An ultra-futuristic version of the original – genesis for the modern car layout we have today – the Simplex was created as a celebration and to mark the return of Mercedes-Benz to the region. As Wagener aptly put it, “It’s not a design studio without a surprise.”
In design and final product, 118 years later the Simplex is far removed from the Mercedes 35 PS. That car dominated Race Week in Nice in 1901. It paved the way for the motor vehicle and the brand itself, with the 35 PS being the first car to be labelled a Mercedes. The origins of the title can be found with the car’s creator, Emil Jellinek, who used his daughter’s name for the car.
The concept car “reinterprets the historic Simplex”. Hence the two-seater design features freestanding wheels with transparent trims and a digital radiator grille highlighting its digital transformation.
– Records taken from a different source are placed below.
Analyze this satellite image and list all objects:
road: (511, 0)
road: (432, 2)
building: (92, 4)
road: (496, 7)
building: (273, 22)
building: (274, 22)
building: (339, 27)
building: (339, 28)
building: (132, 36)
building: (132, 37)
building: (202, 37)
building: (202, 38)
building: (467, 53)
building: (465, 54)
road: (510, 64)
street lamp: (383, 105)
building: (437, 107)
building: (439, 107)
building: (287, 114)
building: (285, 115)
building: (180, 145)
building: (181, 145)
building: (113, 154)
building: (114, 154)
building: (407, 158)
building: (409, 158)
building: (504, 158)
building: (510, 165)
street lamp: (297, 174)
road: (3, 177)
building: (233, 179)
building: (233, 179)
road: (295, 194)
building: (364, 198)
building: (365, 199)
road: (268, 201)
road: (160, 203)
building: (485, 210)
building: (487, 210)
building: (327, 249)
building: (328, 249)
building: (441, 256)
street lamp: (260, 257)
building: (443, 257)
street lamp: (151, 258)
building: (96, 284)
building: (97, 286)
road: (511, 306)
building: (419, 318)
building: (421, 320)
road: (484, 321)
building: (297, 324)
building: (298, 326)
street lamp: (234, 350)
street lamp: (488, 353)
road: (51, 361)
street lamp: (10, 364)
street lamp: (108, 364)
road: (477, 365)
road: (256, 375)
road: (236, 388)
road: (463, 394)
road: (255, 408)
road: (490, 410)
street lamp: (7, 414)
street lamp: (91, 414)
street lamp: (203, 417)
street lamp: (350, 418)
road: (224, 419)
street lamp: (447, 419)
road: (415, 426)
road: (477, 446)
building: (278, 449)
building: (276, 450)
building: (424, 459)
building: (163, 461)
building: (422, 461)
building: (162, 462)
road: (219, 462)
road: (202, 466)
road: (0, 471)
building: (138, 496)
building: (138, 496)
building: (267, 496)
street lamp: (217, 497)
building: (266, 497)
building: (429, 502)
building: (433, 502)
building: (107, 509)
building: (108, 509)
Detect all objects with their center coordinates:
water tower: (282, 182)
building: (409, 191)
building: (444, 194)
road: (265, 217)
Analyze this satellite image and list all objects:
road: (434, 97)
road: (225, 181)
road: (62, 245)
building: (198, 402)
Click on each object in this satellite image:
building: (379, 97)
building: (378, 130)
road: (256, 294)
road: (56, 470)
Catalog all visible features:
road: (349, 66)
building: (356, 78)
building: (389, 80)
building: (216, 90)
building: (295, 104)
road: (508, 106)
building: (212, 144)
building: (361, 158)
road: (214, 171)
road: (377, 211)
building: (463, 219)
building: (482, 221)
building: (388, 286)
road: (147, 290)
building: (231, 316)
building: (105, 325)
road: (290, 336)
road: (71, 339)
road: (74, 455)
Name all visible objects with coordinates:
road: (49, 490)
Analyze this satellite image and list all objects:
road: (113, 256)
That grille, framed in rose gold, is actually a black panel/3D display and features digitally superimposed ‘Mercedes’ lettering. There’s even a leather bag attached to the rear.
Of course, there are absolutely zero plans to produce the Simplex. Its driving, with an “alternative” drivetrain, will be limited to being pushed onto motor show stands. However, we’re very glad Mercedes created it. Just look at it. Enough said.